━━━ RECORD SET ━━━

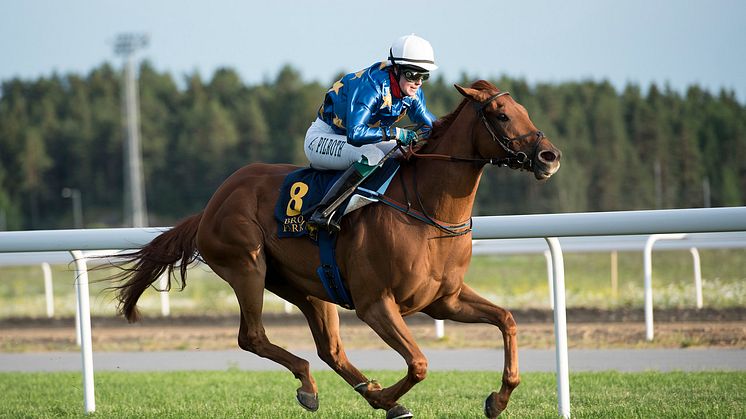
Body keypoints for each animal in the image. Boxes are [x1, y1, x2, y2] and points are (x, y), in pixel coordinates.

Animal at [106, 80, 560, 418]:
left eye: (524, 110)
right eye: (502, 115)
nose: (549, 156)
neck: (426, 211)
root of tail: (211, 204)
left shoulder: (443, 299)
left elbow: (507, 320)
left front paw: (497, 399)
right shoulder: (375, 303)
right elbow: (419, 364)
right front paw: (387, 396)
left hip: (306, 286)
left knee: (330, 349)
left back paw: (345, 388)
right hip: (247, 266)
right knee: (252, 337)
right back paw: (322, 387)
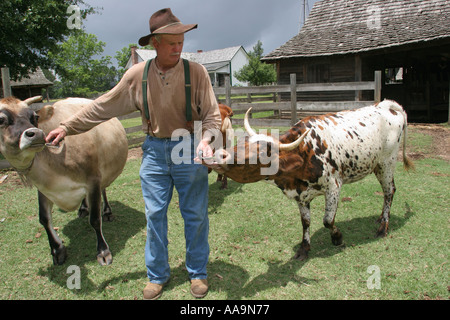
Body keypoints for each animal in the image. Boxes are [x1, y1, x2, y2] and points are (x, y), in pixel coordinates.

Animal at [0, 96, 127, 266]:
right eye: (1, 119)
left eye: (35, 117)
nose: (36, 134)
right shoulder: (43, 188)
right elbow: (44, 218)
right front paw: (57, 250)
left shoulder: (93, 180)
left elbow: (95, 219)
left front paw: (103, 251)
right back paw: (83, 208)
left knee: (104, 189)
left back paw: (107, 212)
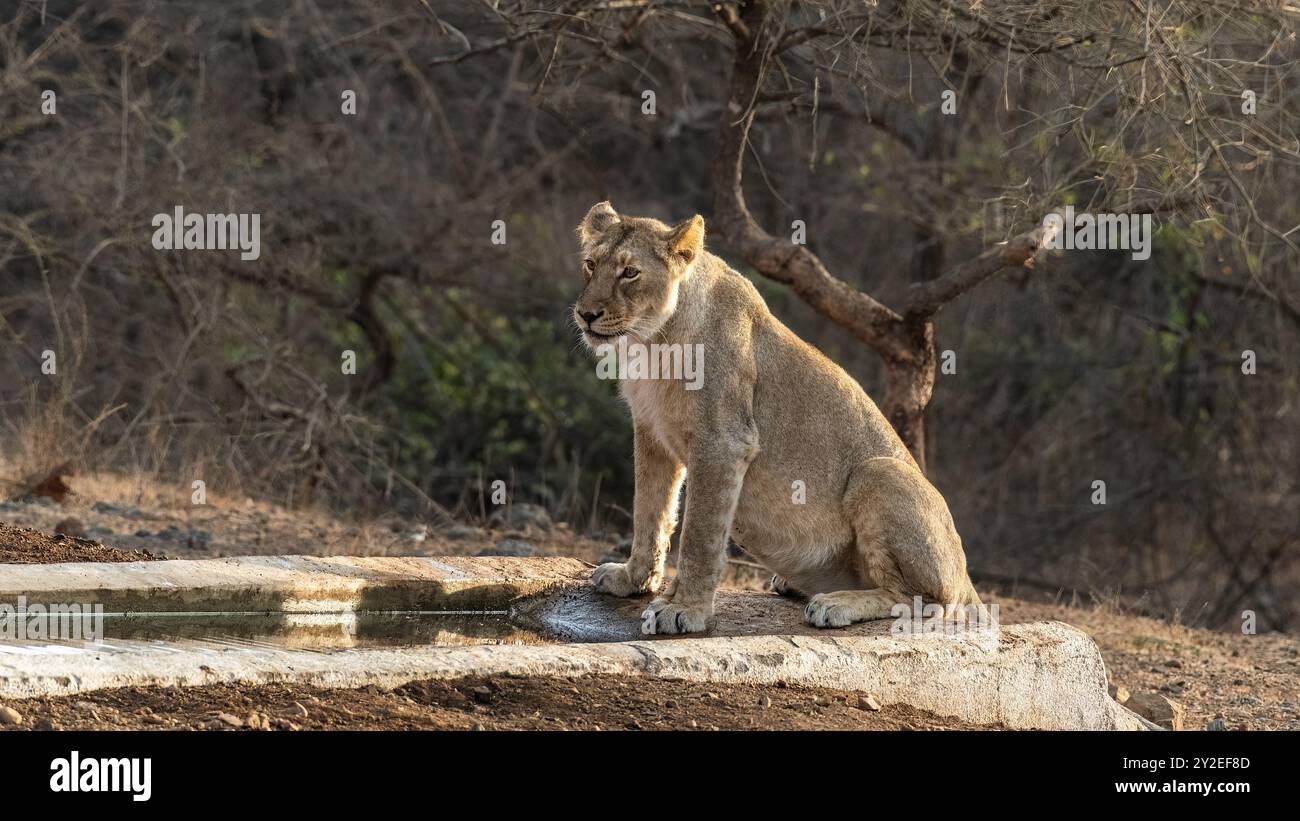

━━━

**WHAT THIS TASK INVOLVES**
Set down word for word, from the line that contains "left shoulder: (443, 299)" to the end of the listing above, every line and no picture.

**REPLY**
left shoulder: (443, 299)
left elbow: (507, 320)
left front paw: (497, 399)
right shoulder: (375, 303)
right elbow: (419, 364)
right front paw: (387, 396)
left hip: (306, 286)
left knee: (330, 349)
left back paw: (345, 388)
right hip: (247, 266)
right knee: (252, 337)
right back paw: (322, 387)
Body keypoints for each animal in the image. Boxes are [x1, y1, x2, y2] and points are (x, y), in pixel coordinates.

Animal at [0, 96, 127, 266]:
right eye: (1, 119)
left eye: (35, 117)
nose: (36, 134)
right shoulder: (43, 188)
right elbow: (44, 218)
right front paw: (57, 250)
left shoulder: (93, 180)
left elbow: (95, 219)
left front paw: (103, 251)
right back paw: (83, 208)
left knee: (104, 189)
left back paw: (107, 212)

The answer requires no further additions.